En exil depuis quatre années, l’ancien premier ministre Ivoirien Guillaume Soro peut désormais rentrer dans son pays la Côte d’Ivoire. La décision de justice toujours en attente décidera de l’application de ses condamnations a déclaré ce jeudi 13 novembre 2023 le porte-parole du gouvernement ivoirien.
« Guillaume Soro peut rentrer quand il veut, effectivement, le pays est ouvert », a affirmé Amadou Coulibaly à l’issue d’un Conseil des ministres.
La mise en application des peines auxquelles l’ex premier ministre M. Soro a été condamné sera « traitée par l’administration judiciaire de notre pays », a affirmé M. Coulibaly. « C’est elle qui décide » quand « elle exécute une décision qu’elle a elle-même librement prise« , a-t-il indiqué.
« Tous ceux qui voulaient rentrer sont rentrés et on les voit dans le pays, animer même parfois des réunions politiques », a-t-il assuré une fois de plus, rappelant les « moyens » mis en place par le président Alassane Ouattara « pour que tous ceux qui s’étaient auto-exilés puissent rentrer« .
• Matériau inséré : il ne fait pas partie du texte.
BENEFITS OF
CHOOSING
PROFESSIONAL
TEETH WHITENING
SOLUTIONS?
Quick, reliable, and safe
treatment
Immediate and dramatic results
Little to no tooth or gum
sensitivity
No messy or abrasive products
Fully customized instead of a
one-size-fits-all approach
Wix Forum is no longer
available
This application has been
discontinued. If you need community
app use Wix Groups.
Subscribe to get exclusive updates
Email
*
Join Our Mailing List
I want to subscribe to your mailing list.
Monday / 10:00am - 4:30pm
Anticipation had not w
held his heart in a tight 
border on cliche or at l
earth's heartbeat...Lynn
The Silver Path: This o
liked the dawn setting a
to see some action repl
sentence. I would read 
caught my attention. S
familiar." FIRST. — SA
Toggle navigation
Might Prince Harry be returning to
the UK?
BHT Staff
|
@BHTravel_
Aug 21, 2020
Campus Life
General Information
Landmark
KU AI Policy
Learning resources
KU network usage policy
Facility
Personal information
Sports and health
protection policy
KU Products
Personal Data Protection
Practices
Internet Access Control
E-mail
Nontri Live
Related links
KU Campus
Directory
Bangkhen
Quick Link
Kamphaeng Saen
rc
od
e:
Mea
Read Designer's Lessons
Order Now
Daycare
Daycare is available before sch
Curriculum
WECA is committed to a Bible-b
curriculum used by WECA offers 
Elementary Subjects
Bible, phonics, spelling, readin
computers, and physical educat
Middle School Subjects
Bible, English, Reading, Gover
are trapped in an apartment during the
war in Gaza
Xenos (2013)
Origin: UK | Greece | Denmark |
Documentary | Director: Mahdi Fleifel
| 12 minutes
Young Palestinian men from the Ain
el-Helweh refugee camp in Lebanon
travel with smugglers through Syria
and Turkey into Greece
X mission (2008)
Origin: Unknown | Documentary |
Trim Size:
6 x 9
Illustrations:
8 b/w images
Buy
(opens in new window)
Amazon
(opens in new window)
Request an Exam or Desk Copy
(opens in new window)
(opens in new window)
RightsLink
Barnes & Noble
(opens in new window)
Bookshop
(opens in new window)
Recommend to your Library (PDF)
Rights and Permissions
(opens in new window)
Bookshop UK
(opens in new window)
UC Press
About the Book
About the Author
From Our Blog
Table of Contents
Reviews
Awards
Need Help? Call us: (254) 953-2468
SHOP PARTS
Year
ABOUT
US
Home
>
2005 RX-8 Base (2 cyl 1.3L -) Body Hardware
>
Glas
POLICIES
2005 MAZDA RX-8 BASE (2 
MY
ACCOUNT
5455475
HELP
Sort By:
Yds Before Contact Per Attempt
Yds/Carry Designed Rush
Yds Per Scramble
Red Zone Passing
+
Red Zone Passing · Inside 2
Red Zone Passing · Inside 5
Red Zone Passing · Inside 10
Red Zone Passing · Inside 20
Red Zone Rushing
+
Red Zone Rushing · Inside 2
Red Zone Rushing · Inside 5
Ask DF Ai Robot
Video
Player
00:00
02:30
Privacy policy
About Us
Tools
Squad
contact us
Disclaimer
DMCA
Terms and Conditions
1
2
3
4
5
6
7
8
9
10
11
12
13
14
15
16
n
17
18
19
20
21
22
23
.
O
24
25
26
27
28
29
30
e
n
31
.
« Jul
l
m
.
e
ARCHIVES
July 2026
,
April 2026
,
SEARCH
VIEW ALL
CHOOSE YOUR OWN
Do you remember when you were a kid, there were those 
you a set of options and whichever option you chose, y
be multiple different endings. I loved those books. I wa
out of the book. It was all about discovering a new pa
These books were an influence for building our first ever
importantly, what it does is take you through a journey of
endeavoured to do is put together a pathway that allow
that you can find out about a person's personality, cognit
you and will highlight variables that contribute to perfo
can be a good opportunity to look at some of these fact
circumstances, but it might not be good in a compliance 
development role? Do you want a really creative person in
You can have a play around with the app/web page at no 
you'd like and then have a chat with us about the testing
Il est important de rappeler que l’ex premier ministre est aussi un ancien chef de la rébellion qui contrôlait la moitié nord de la Côte d’Ivoire au cours des années 2000 puis il a été nommé Premier ministre et président de l’Assemblée nationale.
Guillaume Soro a annoncé il y a deux semaines qu’il mettait fin à son exil et est revenu en Afrique.
C’est en 2019 que M. Soro avait quitté la côte d’ivoire
après une brouille avec l’actuel président Alassane Ouattara.
Condamné en 2020 en son absence à 20 ans de prison pour « recel de détournement de deniers publics » en Côte d’Ivoire, puis à perpétuité en 2021 pour « atteinte à la sûreté de l’Etat ».
Depuis son retour sur le continent africain M. Soro a visité le Niger et le Burkina Faso ou il a rencontré les principaux hommes fort de ces nations le général Abdourahamane Tiani et le capitaine Ibrahim Traoré deux militaires arrivés au pouvoir par des coups d’Etat, respectivement en juillet dernier et en septembre 2022.
Il est aujourd’hui important que le gouvernement ivoirien gère de manière sage cette situation afin que la réconciliation soit plus que jamais effective dans cette grande nation africaine.